SUKABUMI | JAWA BARAT
SATELIT NUSANTARA | SNTV
Silaturahmi awal tahun dan rapat kerja Dewan Kemakmuran Masjid (DKM) Masjid Agung Kota Sukabumi tahun 2026 digelar sebagai momentum mempererat ukhuwah islamiyah sekaligus menyusun dan memantapkan program kerja DKM di tahun 2026. Minggu (04/012026)
Kegiatan ini dihadiri oleh jajaran pengurus DKM dan unsur terkait, dengan agenda evaluasi program tahun sebelumnya serta perencanaan kegiatan keagamaan dan sosial ke depan.

Ketua Harian Masjid Agung Kota Sukabumi, AA. H. Totong mengatakan rapat kerja ini menjadi momentum penting untuk menuntaskan sekaligus mengevaluasi seluruh program kerja DKM, termasuk menganalisis berbagai persoalan yang dihadapi Masjid Agung.

“Rapat kerja ini menyangkut penuntasan program kerja dan menganalisis semua permasalahan. Program yang dibuat harus aplikatif, bukan sekadar tekstual, tetapi kontekstual dan sesuai dengan kebutuhan masyarakat, khususnya jamaah Masjid Agung,” Ujarnya.
Menurut Totong, karena program kerja bersifat kebutuhan, maka diperlukan analisis dan observasi terhadap setiap persoalan yang ada. Ia menegaskan setiap bidang di DKM Mesjid Agung wajib menyusun program yang nantinya akan disepakati bersama, baik program jangka pendek, menengah, maupun jangka panjang.
Ia juga menyampaikan bahwa Masjid Agung Kota Sukabumi memiliki visi besar yang terintegrasi. Pertama, menjadikan Masjid Agung sebagai pusat integrasi dengan sekitar 420 masjid di Kota Sukabumi. Kedua, penguatan sistem teknologi informasi (IT) di Masjid Agung, sebagaimana yang telah diterapkan di Masjidil Haram Mekah maupun masjid-masjid besar di Aceh.
“Program ini khusus dibuat untuk Masjid Agung agar kepercayaan masyarakat semakin tumbuh,” Ucap H Totong.
Salah satu program unggulan yang menjadi fokus pembahasan rapat kerja adalah pembinaan remaja masjid. DKM Masjid Agung berencana merekrut 10 remaja dari setiap sekolah di Kota Sukabumi, mulai dari tingkat SLTP hingga SMA sederajat, untuk menjadi duta masjid.
“Jika setiap sekolah mengirimkan perwakilan, maka akan ada sekitar 1.200 remaja putra dan putri yang akan kita bina,” ujarnya.

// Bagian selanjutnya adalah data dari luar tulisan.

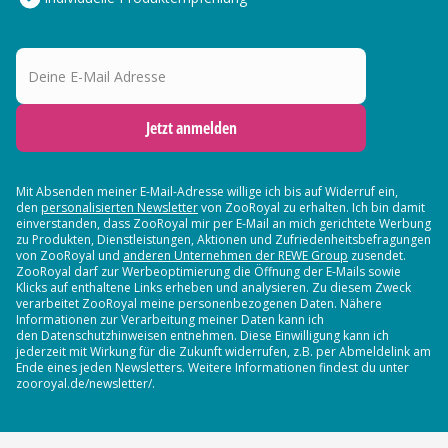
Deine E-Mail Adresse
Jetzt anmelden
Mit Absenden meiner E-Mail-Adresse willige ich bis auf Widerruf ein,
den
personalisierten Newsletter
von ZooRoyal zu erhalten. Ich bin damit
einverstanden, dass ZooRoyal mir per E-Mail an mich gerichtete Werbung
zu Produkten, Dienstleistungen, Aktionen und Zufriedenheitsbefragungen
von ZooRoyal und
anderen Unternehmen der REWE Group
zusendet.
ZooRoyal darf zur Werbeoptimierung die Öffnung der E-Mails sowie
Klicks auf enthaltene Links erheben und analysieren. Zu diesem Zweck
verarbeitet ZooRoyal meine personenbezogenen Daten. Nähere
Informationen zur Verarbeitung meiner Daten kann ich
den Datenschutzhinweisen entnehmen. Diese Einwilligung kann ich
jederzeit mit Wirkung für die Zukunft widerrufen, z.B. per Abmeldelink am
Ende eines jeden Newsletters. Weitere Informationen findest du unter
zooroyal.de/newsletter/.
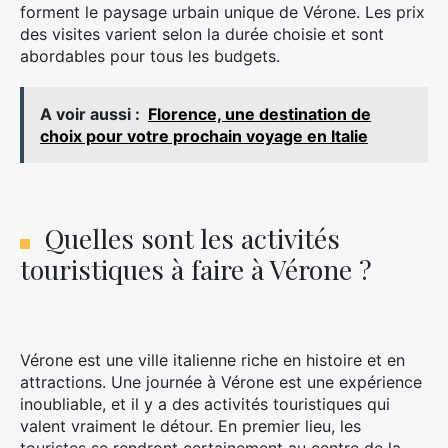
forment le paysage urbain unique de Vérone. Les prix
des visites varient selon la durée choisie et sont
abordables pour tous les budgets.
A voir aussi :
Florence, une destination de
choix pour votre prochain voyage en Italie
Quelles sont les activités
touristiques à faire à Vérone ?
Vérone est une ville italienne riche en histoire et en
attractions. Une journée à Vérone est une expérience
inoubliable, et il y a des activités touristiques qui
valent vraiment le détour. En premier lieu, les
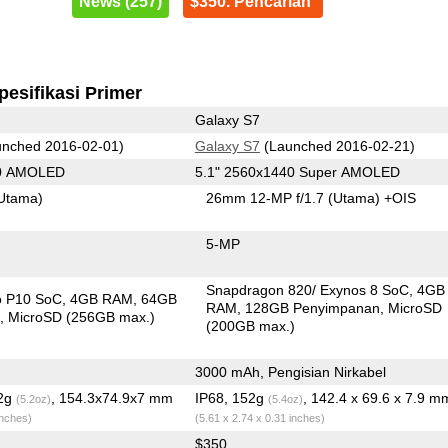
News (257)
$350. Pencarian
pesifikasi Primer
Galaxy S7
nched 2016-02-01)
Galaxy S7
(Launched 2016-02-21)
80 AMOLED
5.1" 2560x1440 Super AMOLED
Utama)
26mm 12-MP f/1.7
(Utama)
+OIS
5-MP
Snapdragon 820/ Exynos 8 SoC
4GB
o P10 SoC
4GB RAM
64GB
RAM
128GB Penyimpanan
MicroSD
n
MicroSD (256GB max.)
(200GB max.)
3000 mAh, Pengisian Nirkabel
.2g
, 154.3x74.9x7 mm
IP68, 152g
, 142.4 x 69.6 x 7.9 m
(5.2oz)
(5.4oz)
inches)
(5.61 x 2.74 x 0.31 inches)
$350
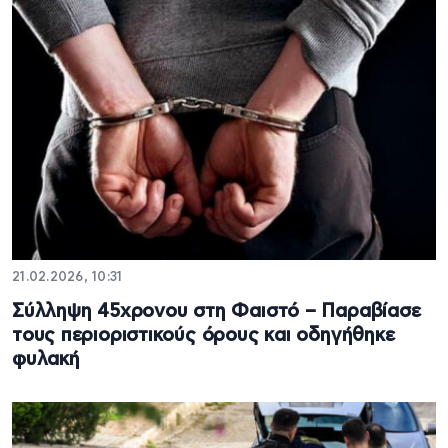
21.02.2026, 10:31
Σύλληψη 45χρονου στη Φαιστό – Παραβίασε
τους περιοριστικούς όρους και οδηγήθηκε
φυλακή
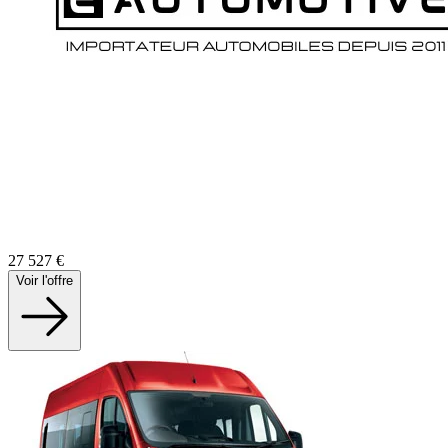
27 527
€
Voir l'offre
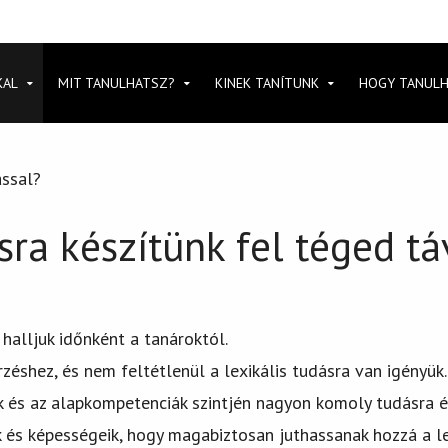
KAL
MIT TANULHATSZ?
KINEK TANÍTUNK
HOGY TANUL
ással?
sra készítünk fel téged tá
 halljuk időnként a tanároktól.
éshez, és nem feltétlenül a lexikális tudásra van igényük. 
k és az alapkompetenciák szintjén nagyon komoly tudásra é
 és képességeik, hogy magabiztosan juthassanak hozzá a l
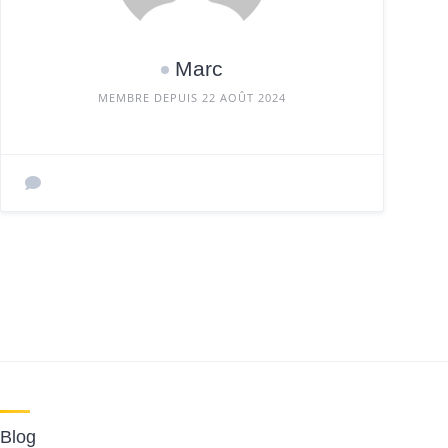
Marc
MEMBRE DEPUIS 22 AOÛT 2024
Blog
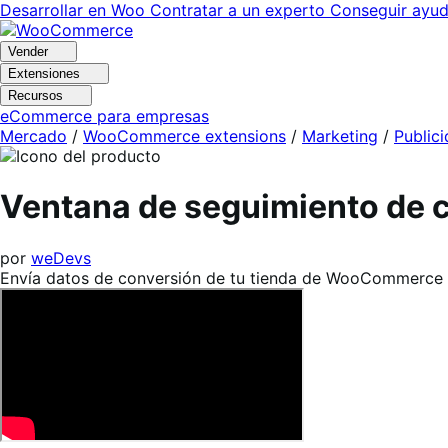
Ir
Saltar
Desarrollar en Woo
Contratar a un experto
Conseguir ayu
a
al
navegación
contenido
Vender
Extensiones
Recursos
eCommerce para empresas
Mercado
/
WooCommerce extensions
/
Marketing
/
Public
Ventana de seguimiento de
por
weDevs
Envía datos de conversión de tu tienda de WooCommerce a 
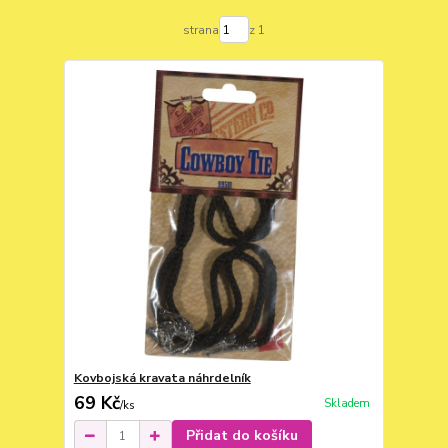
strana
z 1
Kovbojská kravata náhrdelník
69 Kč
Skladem
/
ks
Přidat do košíku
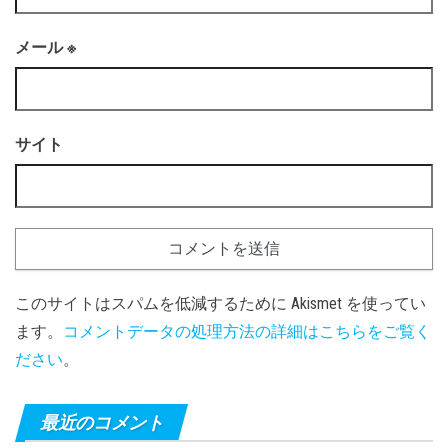
メール
※
サイト
このサイトはスパムを低減するために Akismet を使ってい
ます。
コメントデータの処理方法の詳細はこちらをご覧く
ださい
。
最近のコメント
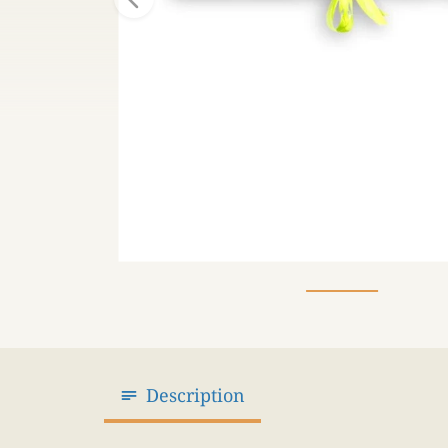
Description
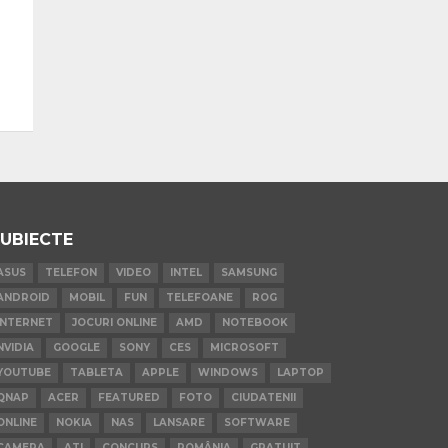
UBIECTE
ASUS
TELEFON
VIDEO
INTEL
SAMSUNG
ANDROID
MOBIL
FUN
TELEFOANE
ROG
INTERNET
JOCURI ONLINE
AMD
NOTEBOOK
NVIDIA
GOOGLE
SONY
CES
MICROSOFT
YOUTUBE
TABLETA
APPLE
WINDOWS
LAPTOP
QNAP
ACER
FEATURED
FOTO
CIUDATENII
ONLINE
NOKIA
NAS
LANSARE
SOFTWARE
CAMERA
ATI
CONCURS
ROMÂNIA
GRATUIT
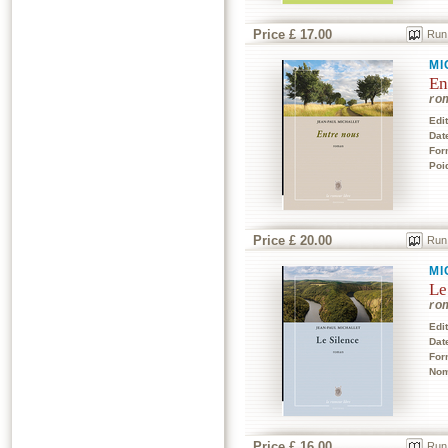
Price £ 17.00
Run
MI
En
ro
Edi
Dat
For
Poi
Price £ 20.00
Run
MI
Le
ro
Edi
Dat
For
Nom
Price £ 16.00
Run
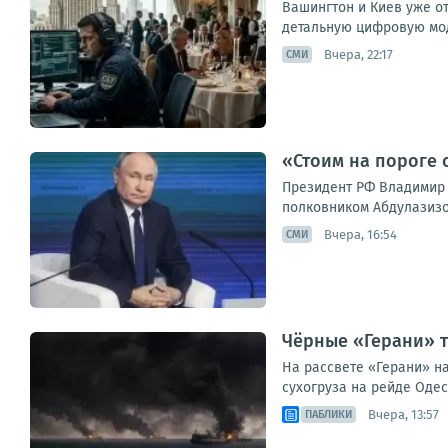
Вашингтон и Киев уже о
детальную цифровую мод
Вчера, 22:17
СМИ
«Стоим на пороге 
Президент РФ Владимир 
полковником Абдулазизо
Вчера, 16:54
СМИ
Чёрные «Герани» т
На рассвете «Герани» н
сухогруза на рейде Одес
Вчера, 13:57
ПАБЛИКИ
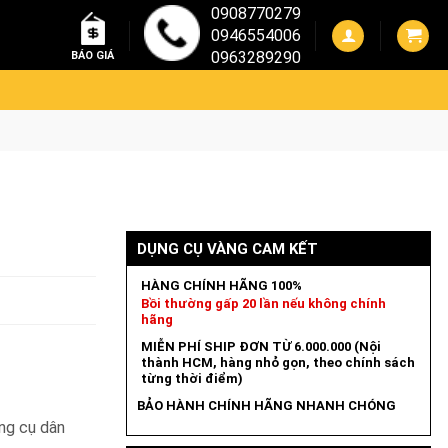
0908770279
0946554006
0963289290
BÁO GIÁ
DỤNG CỤ VÀNG CAM KẾT
HÀNG CHÍNH HÃNG 100%
Bồi thường gấp 20 lần nếu không chính
hãng
MIỄN PHÍ SHIP ĐƠN TỪ 6.000.000 (Nội
thành HCM, hàng nhỏ gọn, theo chính sách
từng thời điểm)
BẢO HÀNH CHÍNH HÃNG NHANH CHÓNG
ng cụ dân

Pembinaan tersebut meliputi penguatan nilai kesalehan dan keagamaan, pengembangan kecerdasan melalui bimbingan belajar MIPA, serta pembelajaran lima bahasa asing, yakni Bahasa Arab, Inggris, Korea, Jepang, dan Mandarin. Selain itu, aspek kesehatan juga menjadi perhatian melalui pembinaan olahraga, baik bela diri seperti karate, silat, dan taekwondo, maupun olahraga non-bela diri seperti futsal, bola voli, dan bulu tangkis, sesuai minat peserta.
Totong menilai persoalan generasi Z saat ini telah menjadi masalah sosial yang cukup kompleks. Oleh karena itu, Masjid Agung berupaya menghadirkan program yang tidak hanya bermanfaat, tetapi juga membuka peluang kemandirian ekonomi bagi remaja, salah satunya melalui pelatihan bisnis digital seperti program afiliasi bagi pelajar dan remaja.
“Dengan terlaksananya program ini, mudah-mudahan Masjid Agung bisa menjadi masjid yang lebih bermanfaat, khususnya bagi para remaja,” katanya.
Ia berharap rapat kerja DKM Masjid Agung Kota Sukabumi ini mampu melahirkan program-program yang benar-benar dirasakan manfaatnya oleh masyarakat luas.